* Task to carry out *
All of the data below should be written out again exactly.
◆ ◆ ◆ ◆ ◆
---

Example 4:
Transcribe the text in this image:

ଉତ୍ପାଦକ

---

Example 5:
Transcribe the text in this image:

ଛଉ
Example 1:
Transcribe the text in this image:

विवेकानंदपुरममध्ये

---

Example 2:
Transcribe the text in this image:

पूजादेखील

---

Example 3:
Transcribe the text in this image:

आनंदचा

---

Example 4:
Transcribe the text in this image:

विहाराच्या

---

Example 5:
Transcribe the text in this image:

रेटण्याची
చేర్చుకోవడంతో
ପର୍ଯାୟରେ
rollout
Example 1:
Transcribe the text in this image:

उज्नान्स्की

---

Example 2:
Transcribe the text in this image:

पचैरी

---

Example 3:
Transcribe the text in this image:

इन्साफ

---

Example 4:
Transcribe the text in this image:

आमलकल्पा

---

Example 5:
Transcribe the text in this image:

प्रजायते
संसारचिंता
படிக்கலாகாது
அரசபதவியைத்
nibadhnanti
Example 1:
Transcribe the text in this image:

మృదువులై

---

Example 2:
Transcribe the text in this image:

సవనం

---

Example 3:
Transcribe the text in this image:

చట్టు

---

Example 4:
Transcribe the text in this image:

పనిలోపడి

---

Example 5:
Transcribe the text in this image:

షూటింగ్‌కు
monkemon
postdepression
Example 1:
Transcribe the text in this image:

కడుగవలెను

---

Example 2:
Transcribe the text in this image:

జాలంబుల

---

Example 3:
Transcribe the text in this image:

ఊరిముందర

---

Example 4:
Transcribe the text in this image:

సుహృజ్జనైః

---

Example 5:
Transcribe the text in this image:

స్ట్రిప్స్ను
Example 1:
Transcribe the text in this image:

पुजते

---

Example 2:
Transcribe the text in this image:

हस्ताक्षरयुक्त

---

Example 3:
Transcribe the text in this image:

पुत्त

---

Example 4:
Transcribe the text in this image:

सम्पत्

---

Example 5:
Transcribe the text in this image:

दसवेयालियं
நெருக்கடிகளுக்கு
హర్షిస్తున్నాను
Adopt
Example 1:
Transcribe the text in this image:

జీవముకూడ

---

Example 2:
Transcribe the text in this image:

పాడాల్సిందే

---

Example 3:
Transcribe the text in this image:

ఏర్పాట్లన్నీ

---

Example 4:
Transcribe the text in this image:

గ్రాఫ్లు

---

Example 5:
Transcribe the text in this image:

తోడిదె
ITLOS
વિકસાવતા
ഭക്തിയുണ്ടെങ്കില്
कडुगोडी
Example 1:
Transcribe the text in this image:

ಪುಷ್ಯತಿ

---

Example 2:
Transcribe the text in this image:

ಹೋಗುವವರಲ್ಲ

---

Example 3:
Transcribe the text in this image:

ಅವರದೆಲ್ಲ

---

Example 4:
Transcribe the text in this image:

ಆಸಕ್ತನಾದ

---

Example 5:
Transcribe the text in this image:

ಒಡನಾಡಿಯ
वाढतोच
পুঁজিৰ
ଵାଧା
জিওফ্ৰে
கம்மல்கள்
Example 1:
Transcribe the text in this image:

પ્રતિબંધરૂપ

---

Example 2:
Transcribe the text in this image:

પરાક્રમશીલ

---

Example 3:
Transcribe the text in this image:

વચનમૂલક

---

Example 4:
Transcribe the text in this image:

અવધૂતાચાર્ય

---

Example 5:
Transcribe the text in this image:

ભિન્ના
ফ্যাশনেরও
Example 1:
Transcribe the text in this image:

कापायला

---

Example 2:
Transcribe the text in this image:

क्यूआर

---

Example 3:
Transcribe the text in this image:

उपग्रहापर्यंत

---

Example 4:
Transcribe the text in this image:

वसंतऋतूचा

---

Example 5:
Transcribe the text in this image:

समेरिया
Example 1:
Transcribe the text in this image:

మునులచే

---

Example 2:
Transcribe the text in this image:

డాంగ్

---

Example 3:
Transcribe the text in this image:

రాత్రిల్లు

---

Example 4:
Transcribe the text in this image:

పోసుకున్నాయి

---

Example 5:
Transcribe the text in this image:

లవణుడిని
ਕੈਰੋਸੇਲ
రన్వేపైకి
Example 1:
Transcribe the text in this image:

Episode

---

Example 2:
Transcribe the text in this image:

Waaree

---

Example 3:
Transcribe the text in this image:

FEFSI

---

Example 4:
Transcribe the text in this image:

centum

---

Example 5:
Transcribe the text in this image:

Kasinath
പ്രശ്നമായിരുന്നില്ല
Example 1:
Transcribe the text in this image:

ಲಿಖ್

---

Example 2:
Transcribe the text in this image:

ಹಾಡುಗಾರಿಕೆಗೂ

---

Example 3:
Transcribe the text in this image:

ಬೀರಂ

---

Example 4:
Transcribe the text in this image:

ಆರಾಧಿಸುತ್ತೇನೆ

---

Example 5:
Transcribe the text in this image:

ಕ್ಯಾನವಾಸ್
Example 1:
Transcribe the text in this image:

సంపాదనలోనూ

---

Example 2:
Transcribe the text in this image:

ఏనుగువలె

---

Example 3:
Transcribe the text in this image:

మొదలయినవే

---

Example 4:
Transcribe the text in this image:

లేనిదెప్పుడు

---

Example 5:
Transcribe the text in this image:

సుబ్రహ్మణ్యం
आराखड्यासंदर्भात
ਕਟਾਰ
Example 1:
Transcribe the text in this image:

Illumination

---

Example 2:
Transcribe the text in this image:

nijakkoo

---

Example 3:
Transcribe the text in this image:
◆ ◆ ◆ ◆ ◆
* Output below *
---

Example 4:
Transcribe the text in this image:

ଉତ୍ପାଦକ

---

Example 5:
Transcribe the text in this image:

ଛଉ
Example 1:
Transcribe the text in this image:

विवेकानंदपुरममध्ये

---

Example 2:
Transcribe the text in this image:

पूजादेखील

---

Example 3:
Transcribe the text in this image:

आनंदचा

---

Example 4:
Transcribe the text in this image:

विहाराच्या

---

Example 5:
Transcribe the text in this image:

रेटण्याची
చేర్చుకోవడంతో
ପର୍ଯାୟରେ
rollout
Example 1:
Transcribe the text in this image:

उज्नान्स्की

---

Example 2:
Transcribe the text in this image:

पचैरी

---

Example 3:
Transcribe the text in this image:

इन्साफ

---

Example 4:
Transcribe the text in this image:

आमलकल्पा

---

Example 5:
Transcribe the text in this image:

प्रजायते
संसारचिंता
படிக்கலாகாது
அரசபதவியைத்
nibadhnanti
Example 1:
Transcribe the text in this image:

మృదువులై

---

Example 2:
Transcribe the text in this image:

సవనం

---

Example 3:
Transcribe the text in this image:

చట్టు

---

Example 4:
Transcribe the text in this image:

పనిలోపడి

---

Example 5:
Transcribe the text in this image:

షూటింగ్‌కు
monkemon
postdepression
Example 1:
Transcribe the text in this image:

కడుగవలెను

---

Example 2:
Transcribe the text in this image:

జాలంబుల

---

Example 3:
Transcribe the text in this image:

ఊరిముందర

---

Example 4:
Transcribe the text in this image:

సుహృజ్జనైః

---

Example 5:
Transcribe the text in this image:

స్ట్రిప్స్ను
Example 1:
Transcribe the text in this image:

पुजते

---

Example 2:
Transcribe the text in this image:

हस्ताक्षरयुक्त

---

Example 3:
Transcribe the text in this image:

पुत्त

---

Example 4:
Transcribe the text in this image:

सम्पत्

---

Example 5:
Transcribe the text in this image:

दसवेयालियं
நெருக்கடிகளுக்கு
హర్షిస్తున్నాను
Adopt
Example 1:
Transcribe the text in this image:

జీవముకూడ

---

Example 2:
Transcribe the text in this image:

పాడాల్సిందే

---

Example 3:
Transcribe the text in this image:

ఏర్పాట్లన్నీ

---

Example 4:
Transcribe the text in this image:

గ్రాఫ్లు

---

Example 5:
Transcribe the text in this image:

తోడిదె
ITLOS
વિકસાવતા
ഭക്തിയുണ്ടെങ്കില്
कडुगोडी
Example 1:
Transcribe the text in this image:

ಪುಷ್ಯತಿ

---

Example 2:
Transcribe the text in this image:

ಹೋಗುವವರಲ್ಲ

---

Example 3:
Transcribe the text in this image:

ಅವರದೆಲ್ಲ

---

Example 4:
Transcribe the text in this image:

ಆಸಕ್ತನಾದ

---

Example 5:
Transcribe the text in this image:

ಒಡನಾಡಿಯ
वाढतोच
পুঁজিৰ
ଵାଧା
জিওফ্ৰে
கம்மல்கள்
Example 1:
Transcribe the text in this image:

પ્રતિબંધરૂપ

---

Example 2:
Transcribe the text in this image:

પરાક્રમશીલ

---

Example 3:
Transcribe the text in this image:

વચનમૂલક

---

Example 4:
Transcribe the text in this image:

અવધૂતાચાર્ય

---

Example 5:
Transcribe the text in this image:

ભિન્ના
ফ্যাশনেরও
Example 1:
Transcribe the text in this image:

कापायला

---

Example 2:
Transcribe the text in this image:

क्यूआर

---

Example 3:
Transcribe the text in this image:

उपग्रहापर्यंत

---

Example 4:
Transcribe the text in this image:

वसंतऋतूचा

---

Example 5:
Transcribe the text in this image:

समेरिया
Example 1:
Transcribe the text in this image:

మునులచే

---

Example 2:
Transcribe the text in this image:

డాంగ్

---

Example 3:
Transcribe the text in this image:

రాత్రిల్లు

---

Example 4:
Transcribe the text in this image:

పోసుకున్నాయి

---

Example 5:
Transcribe the text in this image:

లవణుడిని
ਕੈਰੋਸੇਲ
రన్వేపైకి
Example 1:
Transcribe the text in this image:

Episode

---

Example 2:
Transcribe the text in this image:

Waaree

---

Example 3:
Transcribe the text in this image:

FEFSI

---

Example 4:
Transcribe the text in this image:

centum

---

Example 5:
Transcribe the text in this image:

Kasinath
പ്രശ്നമായിരുന്നില്ല
Example 1:
Transcribe the text in this image:

ಲಿಖ್

---

Example 2:
Transcribe the text in this image:

ಹಾಡುಗಾರಿಕೆಗೂ

---

Example 3:
Transcribe the text in this image:

ಬೀರಂ

---

Example 4:
Transcribe the text in this image:

ಆರಾಧಿಸುತ್ತೇನೆ

---

Example 5:
Transcribe the text in this image:

ಕ್ಯಾನವಾಸ್
Example 1:
Transcribe the text in this image:

సంపాదనలోనూ

---

Example 2:
Transcribe the text in this image:

ఏనుగువలె

---

Example 3:
Transcribe the text in this image:

మొదలయినవే

---

Example 4:
Transcribe the text in this image:

లేనిదెప్పుడు

---

Example 5:
Transcribe the text in this image:

సుబ్రహ్మణ్యం
आराखड्यासंदर्भात
ਕਟਾਰ
Example 1:
Transcribe the text in this image:

Illumination

---

Example 2:
Transcribe the text in this image:

nijakkoo

---

Example 3:
Transcribe the text in this image:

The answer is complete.